Ed, a Zen question for you - why does there have to be a why? Isn't it enough to elicit an emotional response from viewers of your work? I don't think everyone wonders why or how, they just appreciate or not. When I am moved by a work of art, like a beautiful sunset, I don't ask either question. In the context of a critque forum it makes sense to ask how, but why seems to me to be a personal issue that needs no justification. To me, vision is either there or not, it doesn't need to be intellectualized. Of course, I could be wrong...
First, let me say that I don't wish to hijack someone else's post with a philosophical discussion so I will try to briefly explain my views.
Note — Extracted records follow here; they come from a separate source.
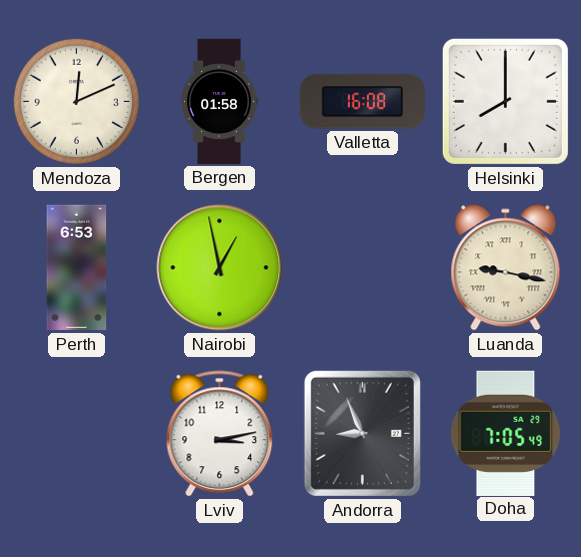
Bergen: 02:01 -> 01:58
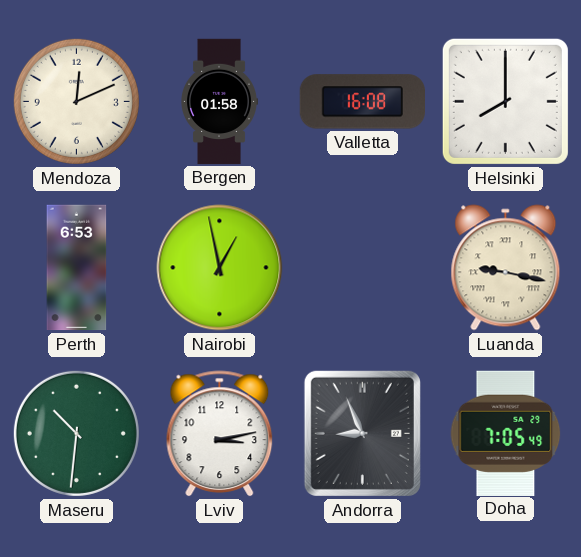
Maseru: none -> 10:31
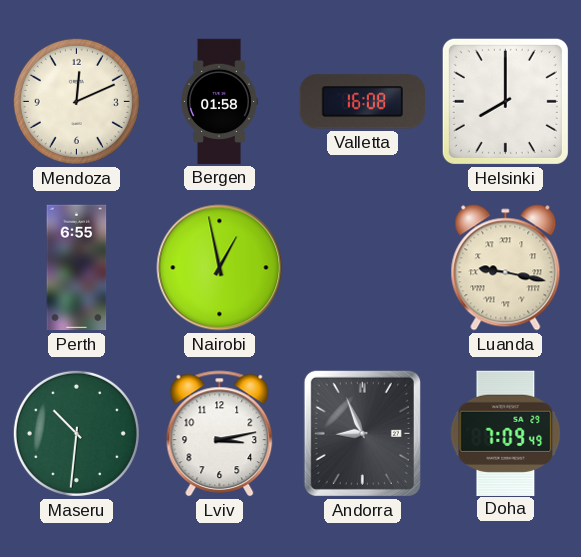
Perth: 6:53 -> 6:55
Doha: 7:05 -> 7:09
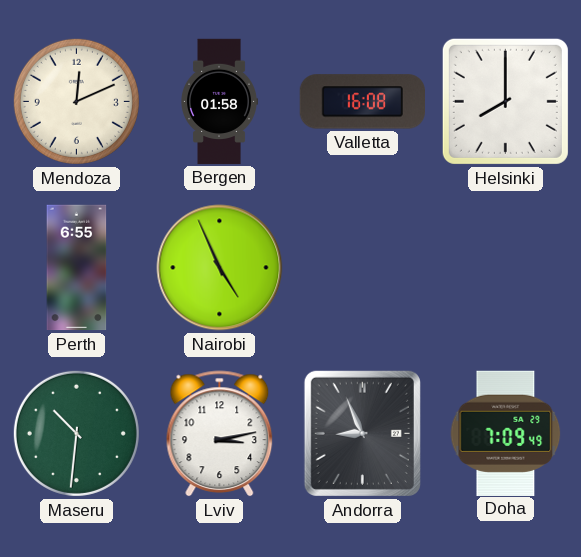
Nairobi: 12:58 -> 4:56
Luanda: 9:17 -> none
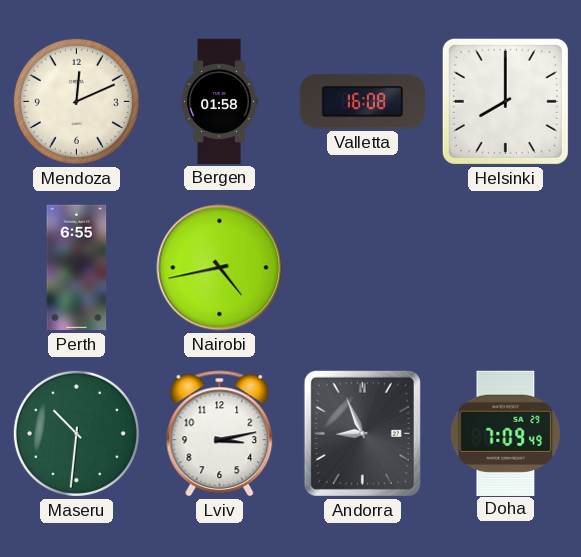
Nairobi: 4:56 -> 4:43
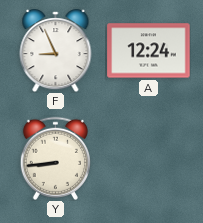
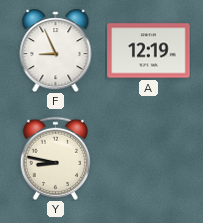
A: 12:24 -> 12:19
Y: 8:44 -> 8:47
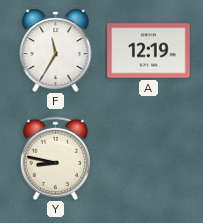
F: 8:56 -> 11:35
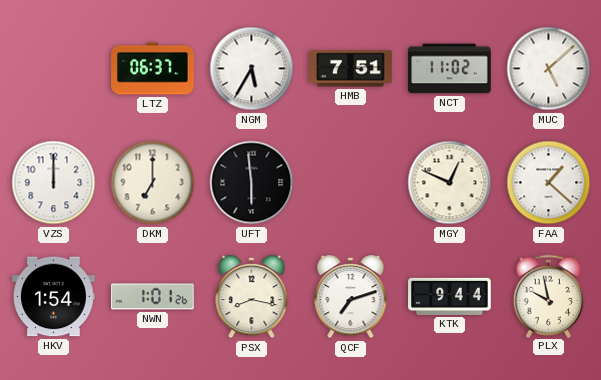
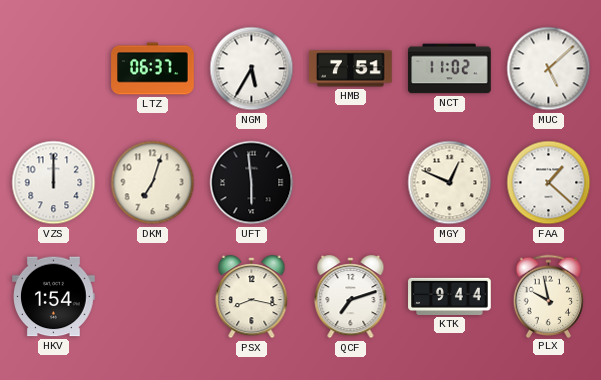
DKM: 7:00 -> 7:03
NWN: 1:01 -> none
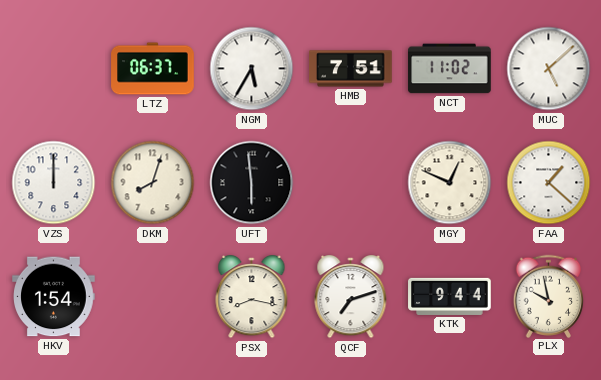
DKM: 7:03 -> 8:03
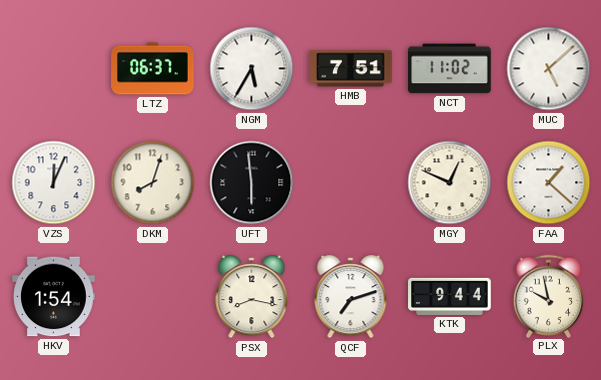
VZS: 12:00 -> 12:04
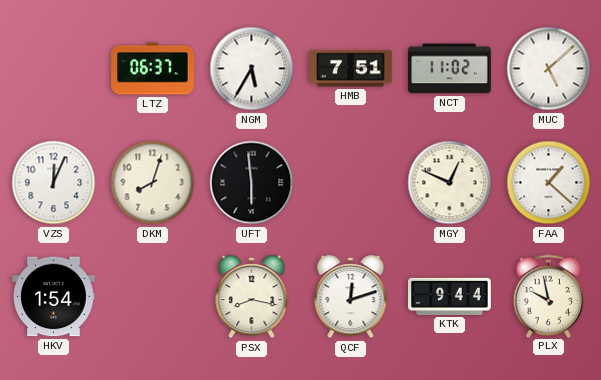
QCF: 7:12 -> 12:12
Because I think that the why is what separates the photo from the snapshot. Now that may be spitting hairs, I admit. The person who jumps out of the car, races out to Glacier Point, snaps a few pictures of the valley below and moves on is not thinking why or how. When we take an image into post-processing, I feel it should be with the goal of making it better. Making it different is not enough. We have so much software available at our fingertips that sometimes I believe the reason for doing something can be summed up as because I can and not to make the image necessarily better. I keep underlining I because I can only speak for myself.
Maybe. I want all my work to elicit an emotional response. You can love it. You can hate it. Just don't say it's nice. Nice is damning it with faint praise. As you scan through the forums, how many images do you truly remember? I would content they are the images that you either really loved or really didn't. The ones in the middle get lost. I agree not everyone wonders why. But I do think that the person looking at it as art is more likely to. And I do think that the artist should, at some level, know why she/he made the image.
I agree that you don't have to justify why. But I do think you should be able to answer why.
I don't know that intellectualize is necessarily the right word. My academic training those many years ago was in psychology and my relatively newfound love of photography has stirred an interest in understand the creative process as it applies to photography. I am reminded of a quote from Susan Sontag's "On Photography". She said "photography has become almost as widely practiced an amusement as sex and dancing - which means that, like every mass art form, photography is not practiced by most people as an art." I am interested in the art of photography.
... and so could I! ;):)
I have drifted far afield from Joel's original post and for that, I apologize.
I would say there's room for both: being deeply seriously artistic and just being spontaneous, crazy and having fun! Neither right nor wrong.
I agree, and thanks Ed for the discussion!
The final word is yours, Joel! Glad you took the critique and discussion in the spirit it was meant to be. See ya down the board.